■ **EXERCISE REQUIREMENTS**:
A. In the baseball recap, who hit the tiebreaking home run that won the game for the Braves?
B. Quote the entries word for word, beginning at the line that has "name author: P. Beauv." and stopping after the final line of the entries.

Braves 5, Dodgers 3: Tyler Flowers hit a tiebreaking, pinch-hit, two-run home run in the eighth inning to give the Braves the victory. The Dodgers have lost only three games since the All-Star break. All three have come against the Braves, strangely enough. L.A. lead this one 3-2 in the fifth but still lost. That’s not a shocking thing based on the score alone -- a lot of teams lost games when they had one-run leads at one point -- but it is the first time in 54 games that the Dodgers lost a game that, at one point or another, they had once led. That was an all-time record.

Rangers 5, Mariners 1: For the second straight night Joey Gallo hit a crazy-long homer to center in Arlington. Gallo’s take on these monster dongs: “I just feel like I’m getting a pitch to hit and not missing it.” Thanks for the insight, Joey. Delino DeShields and Elvis Andrus also homered. Presumably they too were just looking for a pitch to hit. Seriously, though, just once would I like to hear a baseball player say “Man, I knocked the living crap outta that ball! Just DESTROYED that bad boy! New it as soon as I swung too. Hot damn!”

■ **EXERCISE INPUTS**:
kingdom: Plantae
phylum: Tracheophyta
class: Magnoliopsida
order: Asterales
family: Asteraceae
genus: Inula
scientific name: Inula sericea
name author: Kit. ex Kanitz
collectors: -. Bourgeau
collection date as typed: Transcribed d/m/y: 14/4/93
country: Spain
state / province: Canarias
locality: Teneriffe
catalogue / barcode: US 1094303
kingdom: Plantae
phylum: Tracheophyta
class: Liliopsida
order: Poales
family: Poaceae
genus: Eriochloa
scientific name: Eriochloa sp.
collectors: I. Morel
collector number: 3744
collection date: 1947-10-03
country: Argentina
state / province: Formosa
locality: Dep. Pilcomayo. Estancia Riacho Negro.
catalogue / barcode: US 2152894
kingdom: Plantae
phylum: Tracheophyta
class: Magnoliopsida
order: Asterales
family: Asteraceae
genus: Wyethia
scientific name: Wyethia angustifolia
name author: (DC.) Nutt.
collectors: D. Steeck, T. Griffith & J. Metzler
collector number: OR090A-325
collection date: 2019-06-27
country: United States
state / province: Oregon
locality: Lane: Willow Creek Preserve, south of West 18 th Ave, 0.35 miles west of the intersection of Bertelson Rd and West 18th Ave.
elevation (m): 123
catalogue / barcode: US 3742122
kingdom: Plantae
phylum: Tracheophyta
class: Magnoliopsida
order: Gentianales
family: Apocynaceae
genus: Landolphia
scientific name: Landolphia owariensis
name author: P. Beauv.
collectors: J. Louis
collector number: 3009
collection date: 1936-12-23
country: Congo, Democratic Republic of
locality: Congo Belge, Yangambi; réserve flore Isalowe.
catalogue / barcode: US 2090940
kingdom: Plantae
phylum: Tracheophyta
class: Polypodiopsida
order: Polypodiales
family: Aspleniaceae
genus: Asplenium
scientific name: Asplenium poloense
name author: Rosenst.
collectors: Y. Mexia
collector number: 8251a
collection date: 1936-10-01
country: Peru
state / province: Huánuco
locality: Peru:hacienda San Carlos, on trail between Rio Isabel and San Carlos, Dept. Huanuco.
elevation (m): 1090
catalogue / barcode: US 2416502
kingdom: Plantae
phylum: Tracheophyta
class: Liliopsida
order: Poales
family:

■ **TASK-BY-TASK SOLUTIONS**:
A. Tyler Flowers, with a pinch-hit, two-run homer in the eighth inning.

B.
name author: P. Beauv.
collectors: J. Louis
collector number: 3009
collection date: 1936-12-23
country: Congo, Democratic Republic of
locality: Congo Belge, Yangambi; réserve flore Isalowe.
catalogue / barcode: US 2090940
kingdom: Plantae
phylum: Tracheophyta
class: Polypodiopsida
order: Polypodiales
family: Aspleniaceae
genus: Asplenium
scientific name: Asplenium poloense
name author: Rosenst.
collectors: Y. Mexia
collector number: 8251a
collection date: 1936-10-01
country: Peru
state / province: Huánuco
locality: Peru:hacienda San Carlos, on trail between Rio Isabel and San Carlos, Dept. Huanuco.
elevation (m): 1090
catalogue / barcode: US 2416502
kingdom: Plantae
phylum: Tracheophyta
class: Liliopsida
order: Poales
family:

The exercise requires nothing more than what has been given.